アメリカ・フロリダ州で夜明け前の空に、虹色に輝く巨大な「宇宙クラゲ」が出現し、住民たちを驚かせた。
2026年3月4日に目撃された、この幻想的だが、少し恐ろしくもある光景の正体は、スペースX社が打ち上げたファルコン9ロケットの排気煙だ。
この現象は、地上は暗いが高度の高い位置にある煙にだけ太陽光が反射することで発生するという。
スペースXのロケットが作り出した空に浮かぶ宇宙クラゲ
2026年3月4日の午前6時前、フロリダ州にあるケープカナベラル宇宙軍基地からスペースX社のファルコン9ロケットが打ち上げられた。
このロケットは衛星インターネットサービス用のスターリン衛星を軌道へ運ぶためのもので、打ち上げ直後に空に巨大なクラゲのような形をした光る雲が現れた。
この現象は一般的に宇宙クラゲやクラゲ雲というニックネームで呼ばれているが、気象学や天文学における正式な用語ではない。
ウェザー・チャンネルの解説[https://weather.com/science/weather-explainers/news/jellyfish-clouds-cumulus-altocumulus-cirrostratus]によると、観測者がいる地上付近はまだ暗い夜明け前や夕暮れ時に、高度の高い場所にある排気煙にだけ太陽光が当たることで、暗い空に虹色の光が浮かび上がるという。
幻想的だが不気味な光景に住民から驚きの声
今回の現象はフロリダ州全域だけでなく、隣接するジョージア州南部からも目撃された。
突然空に現れた幻想的だが少し恐ろしくもある光景に対し、目撃者から驚きの声が上がった。
地元放送局のWTXL[https://www.wtxl.com/northwest-tallahassee/is-that-real-tallahassee-residents-react-to-wednesday-morning-jellyfish-cloud]がタラハシーの住民に取材したところ、ニャグア・トゥト氏は、何かが動いた後に筋のような跡が残る様子を見て、地球に未知の生命体がやってきたのでは?と疑うほど衝撃を受けたと語っている。
フロリダではロケットの打ち上げ自体は珍しくないが、今回のような鮮やかな発光を伴うケースは稀である。
そのため、住民の中には、「いったい何がおきているんだ?」、「終わりの始まりか?」と困惑する声も上がった。
一方、スペースX社がSNSでこの現象を撮影した写真を共有すると、「映画のワンシーンのようだ」、「空に描かれた芸術だ」といった反応があがった。
なぜクラゲのように見えるのか?科学的なメカニズム
この現象がクラゲのような形に見えるのは、ロケットが高度を上げるにつれて周囲の気圧が下がり、エンジンから噴射された排気煙が急速に膨張するためだ。
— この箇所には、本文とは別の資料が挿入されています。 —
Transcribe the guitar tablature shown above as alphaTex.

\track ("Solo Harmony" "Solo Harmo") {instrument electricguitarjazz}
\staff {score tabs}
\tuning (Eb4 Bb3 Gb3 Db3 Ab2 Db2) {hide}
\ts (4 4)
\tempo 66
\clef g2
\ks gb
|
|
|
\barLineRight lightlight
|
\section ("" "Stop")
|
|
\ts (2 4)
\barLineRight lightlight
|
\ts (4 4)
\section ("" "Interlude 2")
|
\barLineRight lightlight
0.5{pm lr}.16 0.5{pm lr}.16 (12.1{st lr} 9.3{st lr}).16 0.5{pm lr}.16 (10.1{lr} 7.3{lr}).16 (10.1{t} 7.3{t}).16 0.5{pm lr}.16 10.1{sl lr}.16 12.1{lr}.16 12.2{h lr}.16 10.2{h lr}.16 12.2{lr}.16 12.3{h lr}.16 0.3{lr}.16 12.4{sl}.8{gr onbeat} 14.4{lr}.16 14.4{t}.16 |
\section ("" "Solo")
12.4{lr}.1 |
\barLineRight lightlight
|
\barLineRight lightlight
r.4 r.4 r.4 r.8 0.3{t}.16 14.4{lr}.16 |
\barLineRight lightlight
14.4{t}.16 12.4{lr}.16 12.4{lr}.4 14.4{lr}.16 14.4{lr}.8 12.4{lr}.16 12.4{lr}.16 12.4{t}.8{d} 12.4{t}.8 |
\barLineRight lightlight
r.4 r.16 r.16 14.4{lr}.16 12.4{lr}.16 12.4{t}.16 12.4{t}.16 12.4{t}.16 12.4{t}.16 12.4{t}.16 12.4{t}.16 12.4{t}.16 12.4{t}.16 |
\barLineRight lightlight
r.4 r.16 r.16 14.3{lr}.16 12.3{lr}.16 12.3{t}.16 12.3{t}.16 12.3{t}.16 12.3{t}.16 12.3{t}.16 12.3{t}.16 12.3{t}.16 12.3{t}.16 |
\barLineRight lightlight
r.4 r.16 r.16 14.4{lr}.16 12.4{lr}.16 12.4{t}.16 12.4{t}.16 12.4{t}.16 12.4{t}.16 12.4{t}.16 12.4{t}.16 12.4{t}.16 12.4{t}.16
広がった排気煙の柱が光を捉えて反射することで、無脊椎動物のクラゲに似た姿に見える。
人間には、意味を持たない視覚刺激の中に、見知った形を見出す「パレイドリア(Pareidolia)」現象が脳の特性として備わっているが、これがよく知っているクラゲに見えるのだろう。
同様の現象は2022年5月にもフロリダ州のケネディ宇宙センターからの打ち上げ時に観測されている。
写真家のカイル・モーガン氏は当時の様子を撮影し、瞬時に素晴らしい写真になると確信したと振り返っている。
天体写真家のジョン・クラウス氏によると、排気煙が光を反射するためには太陽との角度や打ち上げのタイミングが完璧に一致する必要があり、いつでも見られる現象ではないそうだ。
今後も予定されているロケット打ち上げと稀少な目撃機会
フロリダ州の東海岸はスペースコーストと呼ばれ、2025年には年間109回のロケット打ち上げが行われるなど、世界で最も活発な打ち上げ拠点となっている。
2026年3月4日のミッションは今年16回目の打ち上げであり、29基のスターリンク衛星が地球に近い低軌道へ届けられた。
スペースX社は2026年3月9日にも、エコースター25(Echostar XXV)という放送衛星を静止軌道へ運ぶための打ち上げを予定している。
宇宙クラゲは夜明け前や日没直後の打ち上げでしか見ることができないため、次回の打ち上げでも同様の条件が揃えば、再びフロリダの空にクラゲが浮かび上がる可能性があるかもしれない。